* **Complete the following**
1. In the research summary, list every word that begins with "psych".
2. Revise the research summary from "This paper developed" to "the COVID-19 pandemic.", changing "tweets" to "posts".

* **Passage to read**
——

Social Media Unrest Prediction during the {COVID}-19 Pandemic: Neural Implicit Motive Pattern Recognition as Psychometric Signs of Severe Crises
This research provides a method for automatically detecting rising social conflict potential from social media, which is significant for governments and organizations monitoring societal stability, especially during crises.
This paper developed psychologically validated social unrest predictors using neural implicit motive pattern recognition from social media texts. They applied this model to German tweets from spring 2019 and spring 2020, finding a significant increase in conflict-indicating psychometrics during the COVID-19 pandemic.

——

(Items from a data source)

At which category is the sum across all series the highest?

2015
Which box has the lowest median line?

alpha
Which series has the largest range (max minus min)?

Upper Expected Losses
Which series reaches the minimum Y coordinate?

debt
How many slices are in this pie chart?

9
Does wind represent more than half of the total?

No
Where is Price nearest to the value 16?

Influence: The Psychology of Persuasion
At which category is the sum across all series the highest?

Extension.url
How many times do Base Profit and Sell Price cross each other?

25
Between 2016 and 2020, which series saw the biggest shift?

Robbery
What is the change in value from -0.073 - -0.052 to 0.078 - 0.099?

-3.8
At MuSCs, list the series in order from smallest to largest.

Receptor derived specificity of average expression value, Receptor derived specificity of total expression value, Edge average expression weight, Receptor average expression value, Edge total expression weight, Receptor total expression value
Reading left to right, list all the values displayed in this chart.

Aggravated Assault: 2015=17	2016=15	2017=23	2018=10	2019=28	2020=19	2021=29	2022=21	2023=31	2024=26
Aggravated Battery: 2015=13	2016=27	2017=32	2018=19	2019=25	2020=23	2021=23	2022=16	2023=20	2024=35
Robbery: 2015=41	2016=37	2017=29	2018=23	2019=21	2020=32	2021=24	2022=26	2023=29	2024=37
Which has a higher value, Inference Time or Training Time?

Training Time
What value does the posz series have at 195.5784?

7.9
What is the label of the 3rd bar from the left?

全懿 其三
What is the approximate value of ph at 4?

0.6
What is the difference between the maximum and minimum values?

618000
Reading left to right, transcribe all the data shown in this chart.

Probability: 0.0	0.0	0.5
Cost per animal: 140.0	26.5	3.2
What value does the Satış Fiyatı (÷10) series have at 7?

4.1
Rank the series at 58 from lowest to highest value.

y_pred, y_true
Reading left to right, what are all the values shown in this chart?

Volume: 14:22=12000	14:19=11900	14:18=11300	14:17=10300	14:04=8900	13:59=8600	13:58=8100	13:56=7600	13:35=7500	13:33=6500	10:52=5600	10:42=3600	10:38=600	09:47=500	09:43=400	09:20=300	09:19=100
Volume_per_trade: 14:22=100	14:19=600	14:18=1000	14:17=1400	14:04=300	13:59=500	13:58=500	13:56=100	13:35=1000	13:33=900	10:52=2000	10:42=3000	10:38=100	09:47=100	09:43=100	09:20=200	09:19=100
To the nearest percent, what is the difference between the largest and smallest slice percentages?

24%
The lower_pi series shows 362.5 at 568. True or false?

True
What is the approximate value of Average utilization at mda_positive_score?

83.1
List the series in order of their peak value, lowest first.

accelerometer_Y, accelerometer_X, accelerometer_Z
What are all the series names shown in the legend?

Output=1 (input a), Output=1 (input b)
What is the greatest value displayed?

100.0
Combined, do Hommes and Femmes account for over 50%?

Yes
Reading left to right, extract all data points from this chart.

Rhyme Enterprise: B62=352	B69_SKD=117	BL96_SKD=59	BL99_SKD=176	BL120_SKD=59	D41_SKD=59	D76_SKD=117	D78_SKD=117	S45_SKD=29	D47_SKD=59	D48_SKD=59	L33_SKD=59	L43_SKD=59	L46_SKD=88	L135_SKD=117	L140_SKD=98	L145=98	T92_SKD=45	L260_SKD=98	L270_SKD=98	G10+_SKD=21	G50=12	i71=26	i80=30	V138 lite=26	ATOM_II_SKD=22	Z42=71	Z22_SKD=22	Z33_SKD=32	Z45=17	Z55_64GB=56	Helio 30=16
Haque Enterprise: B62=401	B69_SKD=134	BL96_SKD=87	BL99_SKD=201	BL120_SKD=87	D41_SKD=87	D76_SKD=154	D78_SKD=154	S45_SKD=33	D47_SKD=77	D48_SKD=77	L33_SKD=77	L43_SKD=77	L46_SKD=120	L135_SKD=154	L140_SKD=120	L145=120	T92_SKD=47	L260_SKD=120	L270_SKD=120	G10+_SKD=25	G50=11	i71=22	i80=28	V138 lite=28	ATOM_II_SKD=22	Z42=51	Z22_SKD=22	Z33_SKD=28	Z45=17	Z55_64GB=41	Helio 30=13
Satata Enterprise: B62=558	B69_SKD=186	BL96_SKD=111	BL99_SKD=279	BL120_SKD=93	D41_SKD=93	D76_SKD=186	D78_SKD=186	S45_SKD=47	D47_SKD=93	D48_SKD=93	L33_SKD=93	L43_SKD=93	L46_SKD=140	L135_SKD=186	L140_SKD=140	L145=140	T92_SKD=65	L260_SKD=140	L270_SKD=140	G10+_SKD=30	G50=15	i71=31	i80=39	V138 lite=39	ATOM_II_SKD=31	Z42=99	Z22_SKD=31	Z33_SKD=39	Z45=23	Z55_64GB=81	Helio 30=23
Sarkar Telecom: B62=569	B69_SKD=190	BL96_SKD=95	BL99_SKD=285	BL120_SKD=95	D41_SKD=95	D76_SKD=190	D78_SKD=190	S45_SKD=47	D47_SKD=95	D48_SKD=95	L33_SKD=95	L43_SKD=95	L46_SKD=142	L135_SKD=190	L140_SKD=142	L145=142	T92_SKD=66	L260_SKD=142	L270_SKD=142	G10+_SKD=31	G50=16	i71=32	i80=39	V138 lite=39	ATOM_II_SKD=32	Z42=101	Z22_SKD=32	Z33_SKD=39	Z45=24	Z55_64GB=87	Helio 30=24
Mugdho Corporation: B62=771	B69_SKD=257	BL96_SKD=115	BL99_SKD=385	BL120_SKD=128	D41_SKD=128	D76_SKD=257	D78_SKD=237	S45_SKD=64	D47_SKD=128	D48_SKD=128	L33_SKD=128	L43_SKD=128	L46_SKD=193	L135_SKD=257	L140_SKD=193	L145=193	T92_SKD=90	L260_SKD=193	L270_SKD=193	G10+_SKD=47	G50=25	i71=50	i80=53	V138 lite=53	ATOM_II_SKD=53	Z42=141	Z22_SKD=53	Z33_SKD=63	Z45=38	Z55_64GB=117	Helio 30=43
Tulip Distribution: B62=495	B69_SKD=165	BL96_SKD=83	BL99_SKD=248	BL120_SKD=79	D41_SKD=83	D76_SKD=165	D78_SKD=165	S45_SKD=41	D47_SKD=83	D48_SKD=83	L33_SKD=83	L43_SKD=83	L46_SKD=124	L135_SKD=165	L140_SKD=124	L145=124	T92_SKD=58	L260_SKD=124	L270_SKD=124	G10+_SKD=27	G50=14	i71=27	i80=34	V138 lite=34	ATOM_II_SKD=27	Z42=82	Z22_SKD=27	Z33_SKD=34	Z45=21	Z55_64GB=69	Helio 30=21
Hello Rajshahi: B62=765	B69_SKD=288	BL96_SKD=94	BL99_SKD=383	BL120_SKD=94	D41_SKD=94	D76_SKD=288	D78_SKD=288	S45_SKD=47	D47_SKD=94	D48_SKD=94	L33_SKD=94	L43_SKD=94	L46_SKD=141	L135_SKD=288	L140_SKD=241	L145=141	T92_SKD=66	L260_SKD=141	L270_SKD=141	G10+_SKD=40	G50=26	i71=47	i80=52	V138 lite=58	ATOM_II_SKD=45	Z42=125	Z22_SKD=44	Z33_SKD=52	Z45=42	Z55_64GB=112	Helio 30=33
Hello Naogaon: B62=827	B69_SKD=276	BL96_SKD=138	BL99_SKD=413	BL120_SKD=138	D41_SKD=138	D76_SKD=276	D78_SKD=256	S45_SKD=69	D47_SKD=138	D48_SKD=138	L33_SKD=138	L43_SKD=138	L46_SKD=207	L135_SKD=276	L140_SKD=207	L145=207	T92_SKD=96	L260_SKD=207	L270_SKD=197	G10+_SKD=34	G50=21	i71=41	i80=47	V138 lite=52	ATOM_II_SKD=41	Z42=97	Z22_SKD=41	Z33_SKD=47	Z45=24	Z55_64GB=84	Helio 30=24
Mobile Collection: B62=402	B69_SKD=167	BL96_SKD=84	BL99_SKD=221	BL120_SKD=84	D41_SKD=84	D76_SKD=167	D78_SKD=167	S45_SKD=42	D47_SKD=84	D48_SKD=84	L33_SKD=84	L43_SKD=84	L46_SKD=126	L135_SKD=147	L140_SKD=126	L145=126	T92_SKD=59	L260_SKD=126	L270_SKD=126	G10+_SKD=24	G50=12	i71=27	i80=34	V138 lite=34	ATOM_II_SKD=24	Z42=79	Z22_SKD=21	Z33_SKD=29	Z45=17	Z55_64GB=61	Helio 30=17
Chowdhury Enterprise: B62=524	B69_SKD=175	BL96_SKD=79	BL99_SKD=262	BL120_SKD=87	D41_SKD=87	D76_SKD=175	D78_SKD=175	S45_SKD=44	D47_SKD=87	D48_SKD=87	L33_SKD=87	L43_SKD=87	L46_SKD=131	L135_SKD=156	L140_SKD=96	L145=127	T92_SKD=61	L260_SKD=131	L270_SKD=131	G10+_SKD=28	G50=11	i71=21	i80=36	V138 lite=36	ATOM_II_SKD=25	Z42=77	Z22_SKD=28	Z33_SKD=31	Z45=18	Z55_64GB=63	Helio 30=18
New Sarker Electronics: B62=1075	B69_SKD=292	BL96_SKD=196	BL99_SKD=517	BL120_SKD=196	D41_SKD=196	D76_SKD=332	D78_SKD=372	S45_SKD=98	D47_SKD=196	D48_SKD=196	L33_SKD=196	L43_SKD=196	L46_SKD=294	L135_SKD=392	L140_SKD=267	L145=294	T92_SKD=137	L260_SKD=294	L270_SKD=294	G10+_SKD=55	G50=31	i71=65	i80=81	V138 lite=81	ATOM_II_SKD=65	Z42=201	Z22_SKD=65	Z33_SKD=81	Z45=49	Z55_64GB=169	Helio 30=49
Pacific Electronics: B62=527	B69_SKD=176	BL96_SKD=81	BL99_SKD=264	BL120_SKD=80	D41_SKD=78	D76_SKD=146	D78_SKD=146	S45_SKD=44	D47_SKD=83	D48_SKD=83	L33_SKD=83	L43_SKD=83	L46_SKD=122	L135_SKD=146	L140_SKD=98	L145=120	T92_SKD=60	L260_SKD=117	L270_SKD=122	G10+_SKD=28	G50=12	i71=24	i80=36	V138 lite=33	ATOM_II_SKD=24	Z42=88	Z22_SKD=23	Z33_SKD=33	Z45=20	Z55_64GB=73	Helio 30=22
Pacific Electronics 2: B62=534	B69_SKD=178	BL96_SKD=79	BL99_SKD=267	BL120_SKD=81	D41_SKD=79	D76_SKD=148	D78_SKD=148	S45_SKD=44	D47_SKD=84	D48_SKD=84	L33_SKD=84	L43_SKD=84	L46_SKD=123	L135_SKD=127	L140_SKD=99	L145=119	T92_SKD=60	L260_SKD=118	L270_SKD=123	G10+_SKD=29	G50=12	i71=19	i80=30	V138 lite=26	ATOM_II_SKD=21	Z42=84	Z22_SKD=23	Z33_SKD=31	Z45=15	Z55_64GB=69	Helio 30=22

——

* **Responses by item number**
1. Psychometric, psychologically, psychometrics

2.
This paper developed psychologically validated social unrest predictors using neural implicit motive pattern recognition from social media texts. They applied this model to German posts from spring 2019 and spring 2020, finding a significant increase in conflict-indicating psychometrics during the COVID-19 pandemic.